■ What you are asked to do:
The answer must be every line of the data that holds the word "Cheeseman".

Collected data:
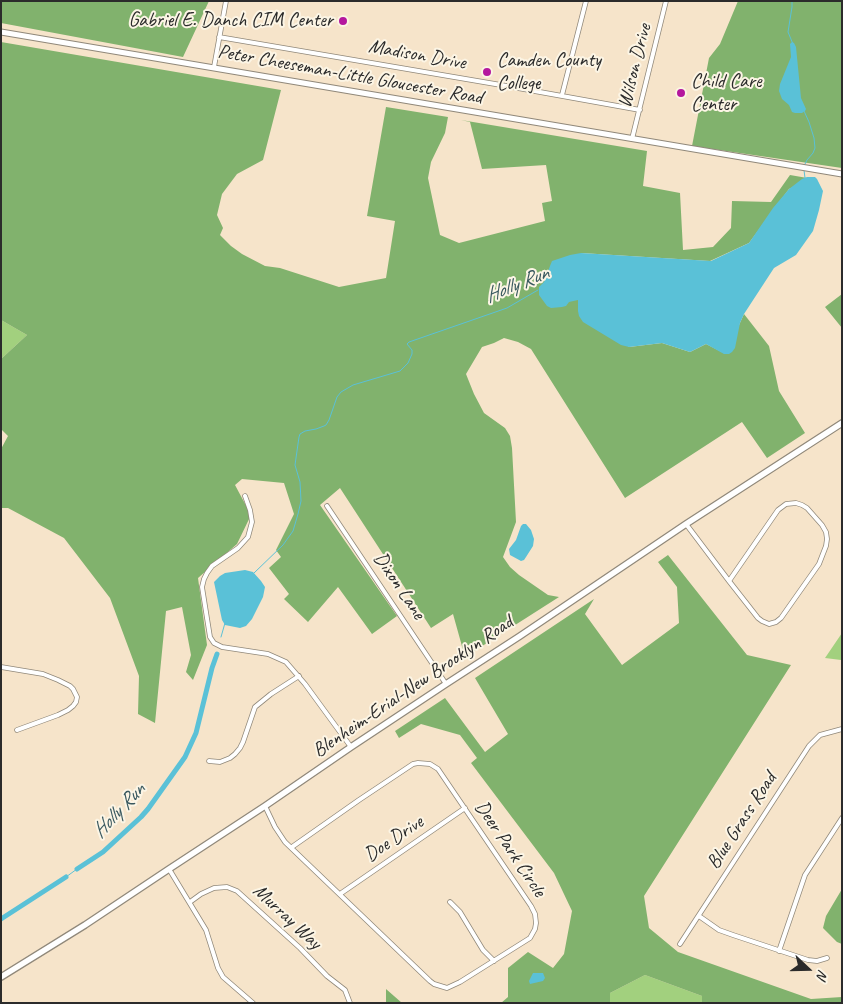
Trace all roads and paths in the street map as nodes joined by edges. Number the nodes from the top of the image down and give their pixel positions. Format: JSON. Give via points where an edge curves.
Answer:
{"nodes":[{"id":1,"x":226,"y":1,"type":"edge"},
{"id":2,"x":586,"y":1,"type":"edge"},
{"id":3,"x":666,"y":1,"type":"edge"},
{"id":4,"x":1,"y":32,"type":"edge"},
{"id":5,"x":219,"y":37,"type":"junction"},
{"id":6,"x":214,"y":67,"type":"junction"},
{"id":7,"x":562,"y":95,"type":"junction"},
{"id":8,"x":640,"y":110,"type":"junction"},
{"id":9,"x":632,"y":139,"type":"junction"},
{"id":10,"x":842,"y":174,"type":"edge"},
{"id":11,"x":842,"y":423,"type":"edge"},
{"id":12,"x":245,"y":496,"type":"dead end"},
{"id":13,"x":327,"y":506,"type":"dead end"},
{"id":14,"x":686,"y":524,"type":"junction"},
{"id":15,"x":729,"y":581,"type":"junction"},
{"id":16,"x":1,"y":667,"type":"edge"},
{"id":17,"x":299,"y":676,"type":"junction"},
{"id":18,"x":446,"y":684,"type":"junction"},
{"id":19,"x":842,"y":729,"type":"edge"},
{"id":20,"x":17,"y":730,"type":"dead end"},
{"id":21,"x":350,"y":747,"type":"junction"},
{"id":22,"x":209,"y":761,"type":"dead end"},
{"id":23,"x":265,"y":806,"type":"junction"},
{"id":24,"x":465,"y":808,"type":"junction"},
{"id":25,"x":842,"y":818,"type":"edge"},
{"id":26,"x":292,"y":847,"type":"junction"},
{"id":27,"x":169,"y":869,"type":"junction"},
{"id":28,"x":340,"y":894,"type":"junction"},
{"id":29,"x":190,"y":902,"type":"junction"},
{"id":30,"x":450,"y":902,"type":"dead end"},
{"id":31,"x":698,"y":916,"type":"junction"},
{"id":32,"x":680,"y":944,"type":"dead end"},
{"id":33,"x":779,"y":951,"type":"junction"},
{"id":34,"x":827,"y":958,"type":"dead end"},
{"id":35,"x":494,"y":961,"type":"junction"},
{"id":36,"x":1,"y":977,"type":"edge"},
{"id":37,"x":253,"y":1003,"type":"edge"},
{"id":38,"x":350,"y":1003,"type":"edge"}],
"edges":[{"from":1,"to":5,"type":"street"},
{"from":2,"to":7,"type":"street"},
{"from":3,"to":8,"type":"street","name":"Wilson Drive"},
{"from":4,"to":6,"type":"street","name":"Peter Cheeseman-Little Gloucester Road"},
{"from":5,"to":6,"type":"street"},
{"from":5,"to":7,"type":"street","name":"Madison Drive"},
{"from":6,"to":9,"type":"street","name":"Peter Cheeseman-Little Gloucester Road"},
{"from":7,"to":8,"type":"street","name":"Madison Drive"},
{"from":8,"to":9,"type":"street","name":"Wilson Drive"},
{"from":9,"to":10,"type":"street","name":"Peter Cheeseman-Little Gloucester Road"},
{"from":11,"to":14,"type":"main road","name":"Blenheim-Erial-New Brooklyn Road"},
{"from":12,"to":17,"type":"street","via":[[252,522],[248,537],[212,566],[204,579],[202,588],[210,637],[214,643],[224,647],[277,657]]},
{"from":13,"to":18,"type":"street","name":"Dixon Lane"},
{"from":14,"to":15,"type":"street"},
{"from":14,"to":18,"type":"main road","name":"Blenheim-Erial-New Brooklyn Road"},
{"from":15,"to":15,"type":"street","via":[[758,618],[770,624],[776,622],[819,564],[826,546],[826,532],[807,508],[796,503],[786,504],[778,510]]},
{"from":16,"to":20,"type":"street","via":[[43,674],[70,686],[77,697],[74,706],[68,710]]},
{"from":17,"to":21,"type":"street"},
{"from":17,"to":22,"type":"street","via":[[256,707],[235,754],[220,762]]},
{"from":18,"to":21,"type":"main road","name":"Blenheim-Erial-New Brooklyn Road"},
{"from":19,"to":31,"type":"street","name":"Blue Grass Road","via":[[820,735],[808,746]]},
{"from":21,"to":23,"type":"main road","name":"Blenheim-Erial-New Brooklyn Road"},
{"from":23,"to":26,"type":"street","name":"Deer Park Circle","via":[[275,827]]},
{"from":23,"to":27,"type":"main road","name":"Blenheim-Erial-New Brooklyn Road"},
{"from":24,"to":26,"type":"street","name":"Deer Park Circle","via":[[438,769],[430,764],[413,764]]},
{"from":24,"to":28,"type":"street","name":"Doe Drive"},
{"from":24,"to":35,"type":"street","name":"Deer Park Circle","via":[[535,914],[535,929],[530,938]]},
{"from":25,"to":33,"type":"street","via":[[805,875]]},
{"from":26,"to":28,"type":"street","name":"Deer Park Circle"},
{"from":27,"to":29,"type":"street"},
{"from":27,"to":36,"type":"main road","name":"Blenheim-Erial-New Brooklyn Road"},
{"from":28,"to":35,"type":"street","name":"Deer Park Circle","via":[[434,984],[447,988],[453,986]]},
{"from":29,"to":37,"type":"street","via":[[206,930],[224,977]]},
{"from":29,"to":38,"type":"street","name":"Murray Way","via":[[214,888],[227,887],[237,891],[345,990]]},
{"from":30,"to":35,"type":"street"},
{"from":31,"to":32,"type":"street","name":"Blue Grass Road"},
{"from":31,"to":33,"type":"street","via":[[728,934]]},
{"from":33,"to":34,"type":"street","via":[[812,960]]}]}
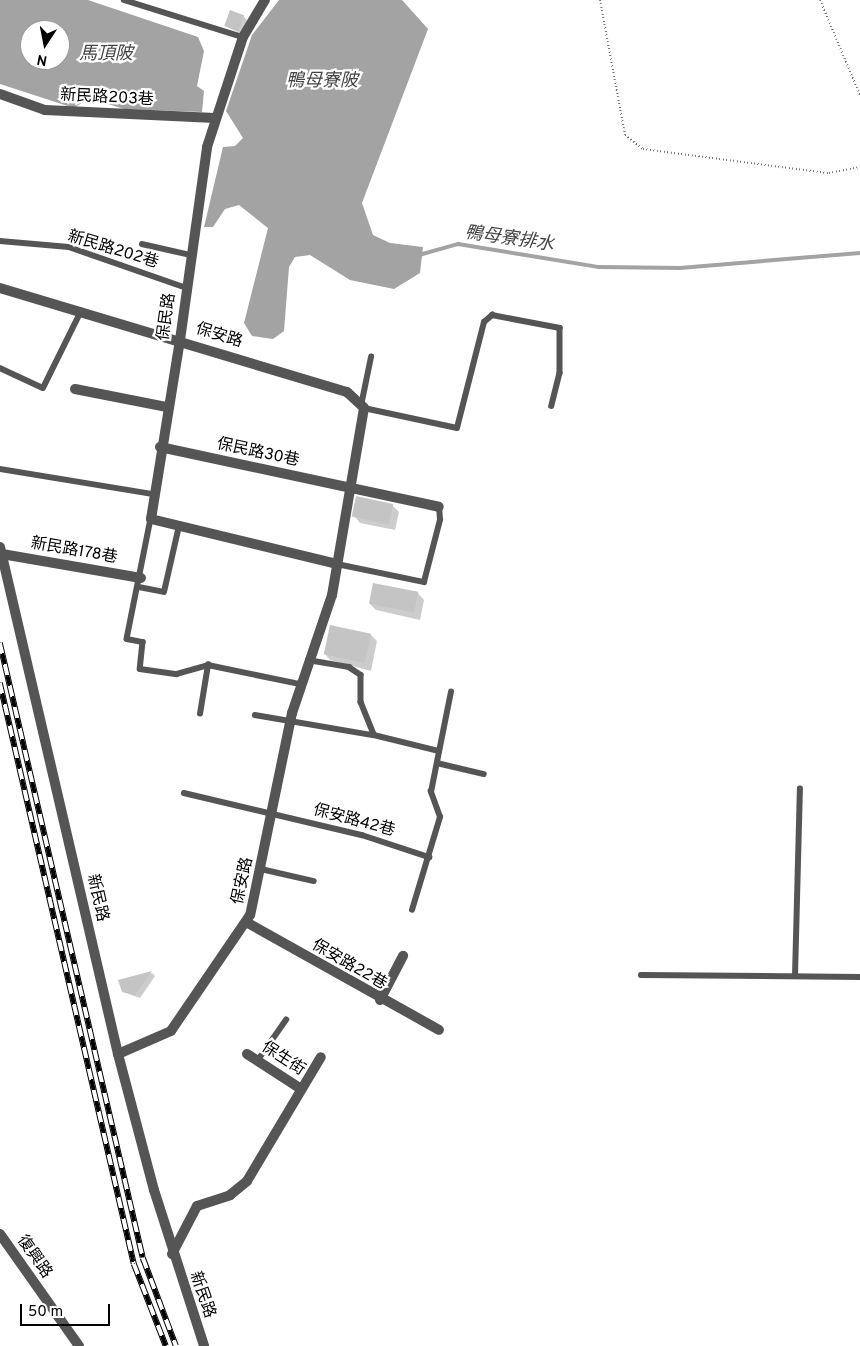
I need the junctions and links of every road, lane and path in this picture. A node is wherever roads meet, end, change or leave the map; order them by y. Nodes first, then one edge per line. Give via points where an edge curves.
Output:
1 (124, 0) edge
2 (265, 0) edge
3 (600, 0) edge
4 (820, 0) edge
5 (243, 37) junction
6 (0, 94) edge
7 (860, 94) edge
8 (215, 118) junction
9 (860, 167) edge
10 (0, 241) edge
11 (142, 244) dead end
12 (191, 255) junction
13 (0, 288) edge
14 (187, 288) junction
15 (80, 311) junction
16 (180, 340) junction
17 (371, 357) dead end
18 (0, 368) edge
19 (75, 389) dead end
20 (363, 404) junction
21 (552, 406) dead end
22 (167, 407) junction
23 (160, 447) junction
24 (0, 469) edge
25 (350, 489) junction
26 (154, 494) junction
27 (439, 507) joint
28 (151, 519) junction
29 (179, 526) junction
30 (1, 550) edge
31 (337, 564) junction
32 (140, 582) junction
33 (307, 659) junction
34 (208, 664) junction
35 (300, 684) junction
36 (451, 692) dead end
37 (200, 714) dead end
38 (255, 715) dead end
39 (290, 718) junction
40 (374, 735) junction
41 (439, 751) junction
42 (437, 763) junction
43 (484, 774) dead end
44 (800, 789) dead end
45 (184, 793) dead end
46 (272, 813) junction
47 (429, 857) junction
48 (261, 869) junction
49 (314, 881) dead end
50 (412, 910) dead end
51 (246, 922) junction
52 (403, 956) dead end
53 (641, 975) dead end
54 (795, 976) junction
55 (860, 977) edge
56 (380, 1000) junction
57 (286, 1020) dead end
58 (439, 1030) dead end
59 (118, 1054) junction
60 (247, 1054) dead end
61 (321, 1057) dead end
62 (258, 1060) junction
63 (302, 1089) junction
64 (0, 1235) edge
65 (172, 1254) junction
66 (79, 1346) edge
67 (204, 1346) edge

1 - 5 lane
2 - 5 street, 保民路
3 - 9 path via 625,135 643,149 829,173
4 - 7 path
5 - 8 street, 保民路
6 - 8 street, 新民路203巷 via 45,110
8 - 12 street, 保民路
10 - 14 lane, 新民路202巷 via 70,247
11 - 12 lane
12 - 14 street, 保民路
13 - 15 street, 保安路
14 - 16 street, 保民路
15 - 16 street, 保安路
15 - 18 lane via 43,388
16 - 20 street, 保安路 via 347,392
16 - 22 street, 保民路
17 - 20 lane
19 - 22 street
20 - 21 lane, 保安路 via 458,428 484,322 492,314 560,328 560,373
20 - 25 street, 保安路
22 - 23 street, 保民路
23 - 25 street, 保民路30巷
23 - 26 street, 保民路
24 - 26 lane
25 - 27 street
25 - 31 street, 保安路
26 - 28 street
27 - 31 lane via 440,520 424,582
28 - 29 street
28 - 32 lane
29 - 31 street
29 - 32 lane via 164,592
30 - 32 street, 新民路178巷
30 - 59 street, 新民路
31 - 33 street, 保安路 via 332,595
32 - 34 lane via 127,639 143,642 140,669 177,674
33 - 35 street, 保安路
33 - 40 lane via 349,667 361,674 361,702
34 - 35 lane
34 - 37 lane
35 - 39 street, 保安路
36 - 41 lane
38 - 39 lane
39 - 40 lane
39 - 46 street, 保安路
40 - 41 lane
41 - 42 lane
42 - 43 lane
42 - 47 lane via 431,792 440,817
44 - 54 lane
45 - 46 lane, 保安路42巷
46 - 47 lane, 保安路42巷
46 - 48 street, 保安路
47 - 50 lane
48 - 49 lane
48 - 51 street, 保安路
51 - 56 street, 保安路22巷
51 - 59 street, 保安路 via 171,1031
52 - 56 street
53 - 54 lane
54 - 55 lane
56 - 58 street, 保安路22巷
57 - 62 lane
59 - 65 street, 新民路
60 - 62 street, 保生街
61 - 63 street
62 - 63 street, 保生街
63 - 65 street via 246,1181 230,1195 197,1206
64 - 66 street, 復興路
65 - 67 street, 新民路

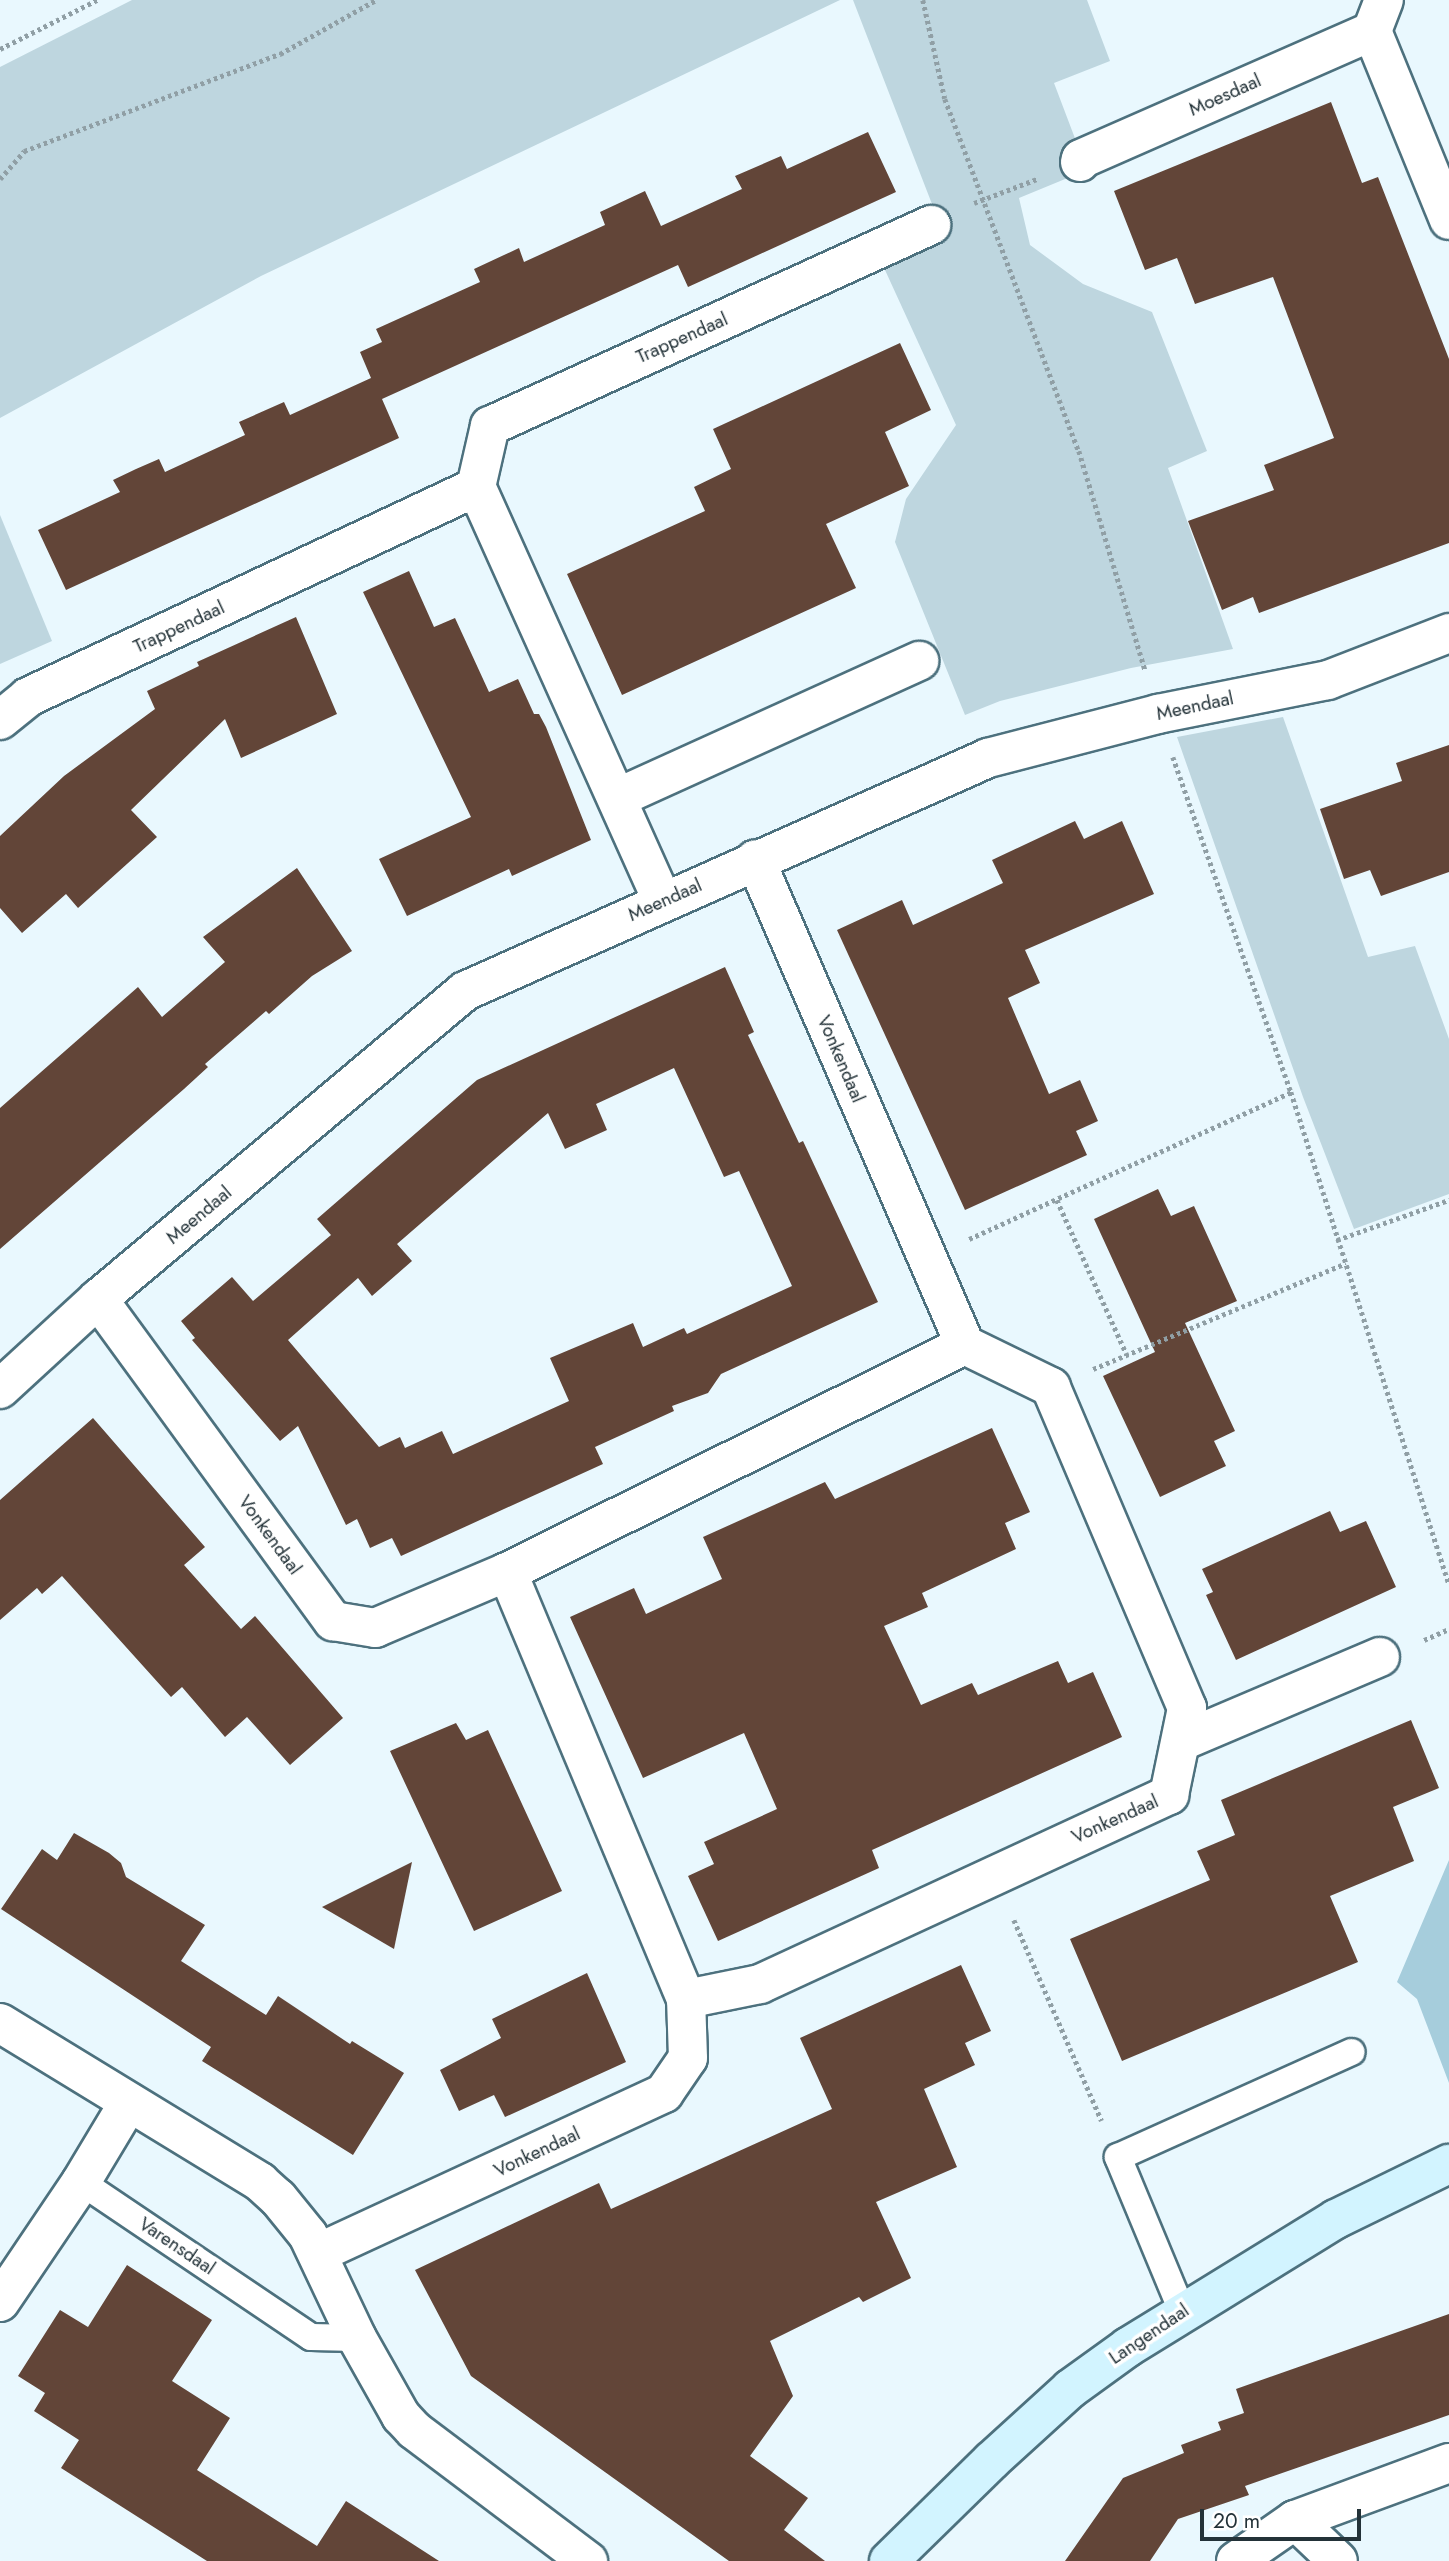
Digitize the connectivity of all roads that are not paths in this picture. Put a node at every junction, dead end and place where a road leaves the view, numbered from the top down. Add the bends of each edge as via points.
1 (1378, 15) edge
2 (1080, 162) road end
3 (1449, 220) edge
4 (931, 225) road end
5 (476, 487) junction
6 (1449, 634) edge
7 (919, 662) dead end
8 (0, 720) edge
9 (617, 798) junction
10 (755, 859) junction
11 (662, 900) junction
12 (98, 1299) junction
13 (965, 1345) junction
14 (0, 1389) edge
15 (507, 1572) junction
16 (1380, 1657) dead end
17 (1182, 1741) junction
18 (686, 1999) junction
19 (0, 2023) edge
20 (1352, 2052) dead end
21 (129, 2102) junction
22 (1449, 2164) edge
23 (81, 2182) junction
24 (318, 2253) junction
25 (0, 2302) edge
26 (1182, 2311) junction
27 (358, 2338) junction
28 (1449, 2463) edge
29 (1295, 2520) junction
30 (588, 2561) edge
31 (889, 2561) edge
32 (1236, 2561) edge
33 (1338, 2561) edge

1 - 2 street, Moesdaal
1 - 3 street, Moesdaal
4 - 5 street, Trappendaal via 490,426
5 - 8 street, Trappendaal via 29,697
5 - 9 street
6 - 10 street, Meendaal via 1328,680 1158,714 988,758
7 - 9 street
9 - 11 street
10 - 11 street, Meendaal
10 - 13 street, Vonkendaal
11 - 12 street, Meendaal via 464,991
12 - 14 street, Meendaal
12 - 15 street, Vonkendaal via 333,1621 375,1628
13 - 15 street, Vonkendaal
13 - 17 street, Vonkendaal via 1051,1387 1187,1708
15 - 18 street, Vonkendaal
16 - 17 street
17 - 18 street, Vonkendaal via 1168,1795 760,1984
18 - 24 street, Vonkendaal via 688,2058 664,2093
19 - 21 street
20 - 26 lane via 1118,2157
21 - 23 street
21 - 24 street via 260,2182 295,2215
22 - 26 street, Langendaal via 1336,2219
23 - 25 street
23 - 27 lane, Varensdaal via 312,2337
24 - 27 street
26 - 31 street, Langendaal via 1070,2389
27 - 30 street via 389,2398 414,2430
28 - 29 street
29 - 32 street
29 - 33 street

■ Answer section:
{"from":4,"to":6,"type":"street","name":"Peter Cheeseman-Little Gloucester Road"},
{"from":6,"to":9,"type":"street","name":"Peter Cheeseman-Little Gloucester Road"},
{"from":9,"to":10,"type":"street","name":"Peter Cheeseman-Little Gloucester Road"},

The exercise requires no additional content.